::: Provided data :::

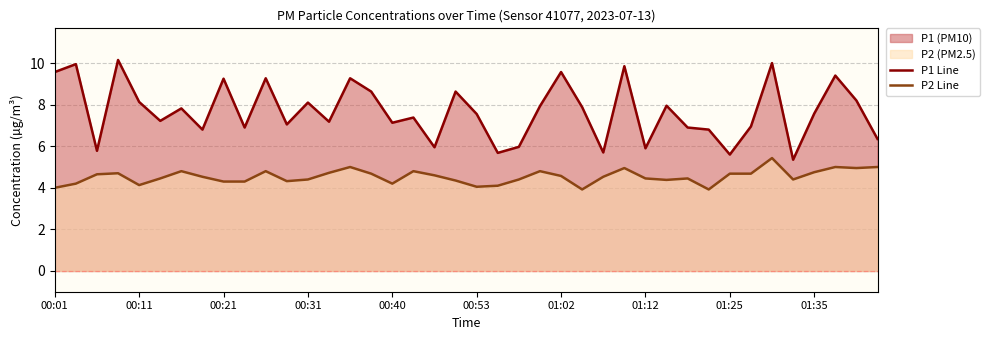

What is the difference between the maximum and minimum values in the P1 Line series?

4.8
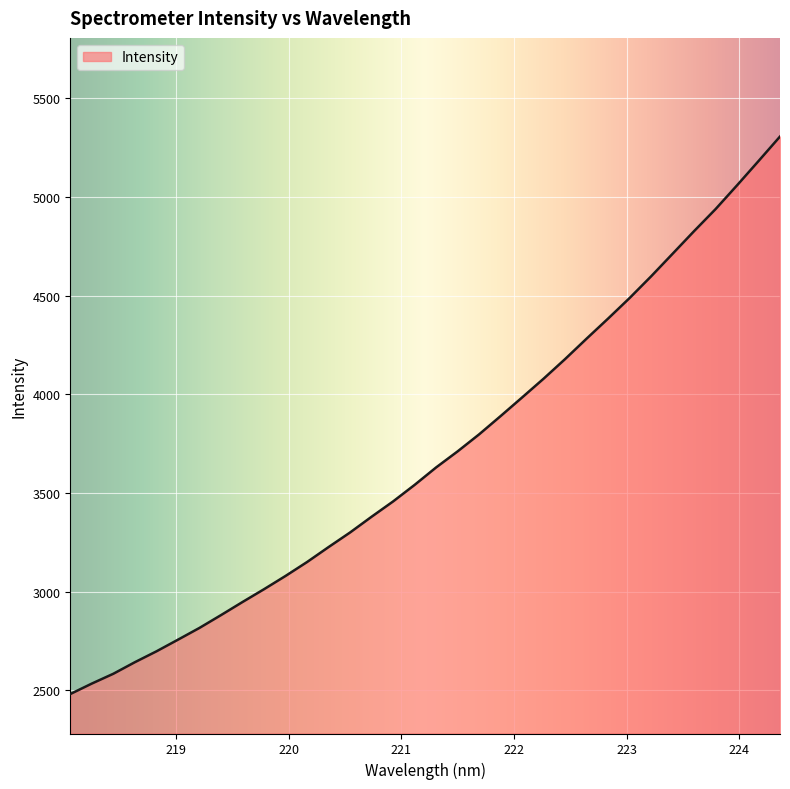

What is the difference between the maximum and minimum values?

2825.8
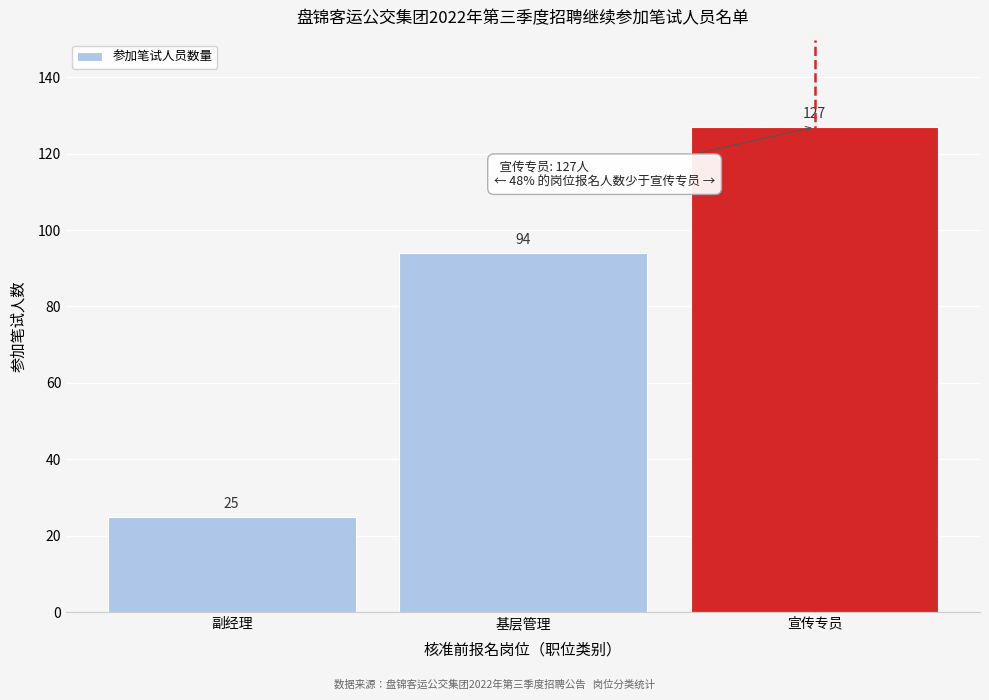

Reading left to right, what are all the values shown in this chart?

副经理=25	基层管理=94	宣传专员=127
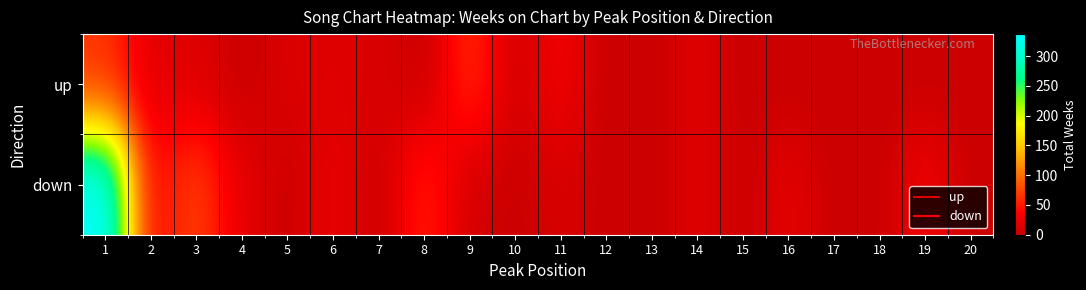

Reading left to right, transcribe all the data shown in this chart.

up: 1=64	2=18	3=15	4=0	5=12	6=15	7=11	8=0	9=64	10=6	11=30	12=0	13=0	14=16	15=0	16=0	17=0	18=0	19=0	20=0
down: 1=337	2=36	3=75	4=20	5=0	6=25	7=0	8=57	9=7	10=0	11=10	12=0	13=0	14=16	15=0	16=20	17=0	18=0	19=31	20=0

:::

Exercise goal => Revise the material above so that every instance of "Reading left to right" becomes "Proceeding from left to right", leaving all other text unchanged. Omit the pictures from your answer.

Response area =>
What is the difference between the maximum and minimum values in the P1 Line series?

4.8

What is the difference between the maximum and minimum values?

2825.8

Proceeding from left to right, what are all the values shown in this chart?

副经理=25	基层管理=94	宣传专员=127

Proceeding from left to right, transcribe all the data shown in this chart.

up: 1=64	2=18	3=15	4=0	5=12	6=15	7=11	8=0	9=64	10=6	11=30	12=0	13=0	14=16	15=0	16=0	17=0	18=0	19=0	20=0
down: 1=337	2=36	3=75	4=20	5=0	6=25	7=0	8=57	9=7	10=0	11=10	12=0	13=0	14=16	15=0	16=20	17=0	18=0	19=31	20=0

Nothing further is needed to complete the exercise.